**Work instruction 1**
In the passage on knowledge management, why did many organizations adopt codification strategies? Answer in one to three sentences.
**Work instruction 2**
According to the passage on knowledge management, what has become the fourth factor of production?
**Work instruction 3**
Extend the passage on knowledge management from where it stops.

Extract START

Over the past two decades, discourse and debate regarding the importance of knowledge and knowledge management within the post-industrial economy has gained momentum. The shift in paradigm from land, capital and labour to knowledge as the fourth factor of production46 has transferred the focus from manufacture (production with the hands) to mentofacture (production with the mind47) and catalysed the realisation that knowledge is an intangible, commoditable asset that can yield sustainable competitive advantages for organisations.48 Brinkley49 and DiMattia and Oder50 posit that the emergence and development of knowledge management has been influenced by three significant changes in the business environment. First, globalisation opened up markets and enabled the internationalisation of knowledge-based industries, such as education, research and development (R&D) and IT services.
It created a global marketplace for knowledge workers and the utilisation of their specialist knowledge, skills and expertise to innovate new products, services and processes. Second, the drive for organisational ‘leanness and meanness’ in the 1980s and 90s led to a raft of downsizing activities, resulting in the exodus of specialist and operational knowledge, leading to major knowledge and skills gaps.51 To mitigate against this, many organisations implemented knowledge management strategies such as codification,52 in a bid to capture tacit knowledge and transform it into explicit, tangible formats (e.g. documents, blueprints and reports), to retain the knowledge for future use.
Third, technological advancements in information and communication technologies (ICT), such as the internet, intranets and enterprise resource planning (ERP) systems,53, 54 have helped to service the proliferation of geographically dispersed and networked organisations and the necessity to disseminate explicit knowledge to those who need it, when they need it, regardless of time zones and location.50 Theorists attest that the roots of knowledge management are firmly embedded in a multiplicity of diverse disciplines, ranging from organisational theory to anthropology and management strategy.55 Over the years, a wide theoretical foundation has served to stimulate considerable debate within these fields and enabled a better understanding of how knowledge is created, stored, retrieved, shared and applied within organisations.56 However, Jashapara57 caveats that managerial uncertainty still pervades as to what knowledge management is all about and whether it can, in reality, be implemented as a strategy to manage intangible assets. In an attempt to address this uncertainty, it is necessary to first explore the nature of knowledge.
The quest for knowledge and how it can be managed is an old one. It has been at the forefront of human thought since the beginning of time and debated by classic Greek philosophers, including Plato and Aristotle and twentieth century thinkers such as Polanyi58 and Ryle.59 Simply defined, knowledge is ‘information that changes something or somebody, either by becoming grounds for actions or by making an individual (or institution) capable of different or more effective action’ (Drucker: 24).60 Both Drucker and Nonaka and Takeuchi61 relate knowledge to human action and change through the medium and utilisation of information. Davenport and Prusak,62 however, view knowledge as a fluid mixture of framed experiences that are, essentially, socially constructed and originated and applied in the minds of knowers. Expert insight, which is a key constituent of knowledge, is tacit in nature and, over time, is consciously and subconsciously embedded in documents, repositories (e.g.

Extract END
Stored data START

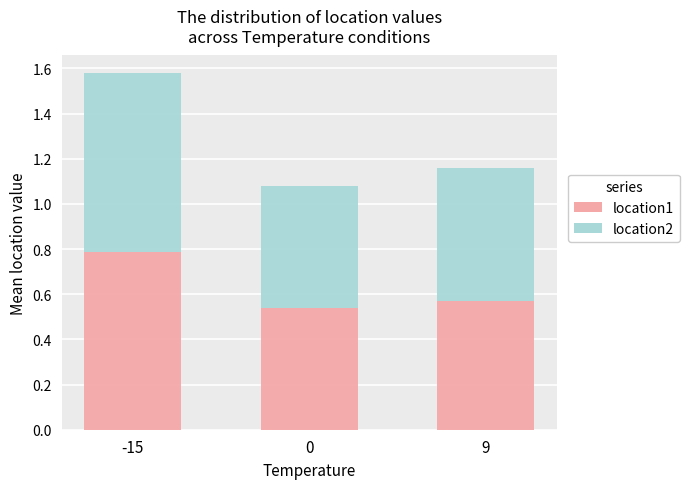

The location1 series shows 0.6 at 9. True or false?

True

Stored data END

**Your response 1**
Downsizing in the 1980s and 90s drove specialist and operational knowledge out of organizations and left major knowledge and skills gaps. To reduce these gaps, organizations used codification to capture tacit knowledge and turn it into explicit, tangible forms such as documents, blueprints and reports, so that it was kept for future use.

**Your response 2**
Knowledge.

**Your response 3**
knowledge management systems or intranets) and the organisation’s routines, practices, norms and processes.
63 In essence, knowledge forms a major part of the organisation’s cultural fabric and helps to shape its identity to its members, the business community and society at large. Classic examples of this are knowledge-
based organisations such as Google, Microsoft and Apple, who are recognised not only for the goods and services they offer to consumers and businesses but also for the vast knowledge base of their workforce, whose specialist knowledge is, without doubt, commoditised for competitive advantage.
The definitions proffered by Drucker and Davenport and Prusak raise arguments and debates about whether knowledge exists independently of individuals;
whether, metaphorically, the individual is knowledge64 and whether knowledge is something individuals have or something they do.65 Delving deeper within this debate, two competing perspectives are unearthed: objectivist and practice-based,66 both of which have implications for knowledge management and organisational behaviour in the workplace.
In this debate, knowledge is perceived as an object or commodity that individuals possess. Knowledge exists independently in their minds and can thus be ‘objectified’ through externalisation61 and transferred and commoditised intra and inter-organisationally.67 As knowledge is seen as a collection of objective facts, both knowledge and understanding can be developed that are free from individual subjectivity and bias.
From this perspective, knowledge is embedded in practice and thus cannot be separated from human action, to which Drucker and Nonaka and Takeuchi allude. Instead of being regarded as something people have, as in the objectivist perspective, Blackler65 attests that knowledge becomes knowing, as it is embodied in and carried, taught, passed on and used and misused by people.60 As knowing is socially constructed, subjective and influenced by a multiplicity of personal and organisational experiences that have developed over time, it can never be bias free and cannot, wholly, be separated from the knower and objectified into explicit knowledge. This, then, poses further questions whether knowledge is capable of being managed.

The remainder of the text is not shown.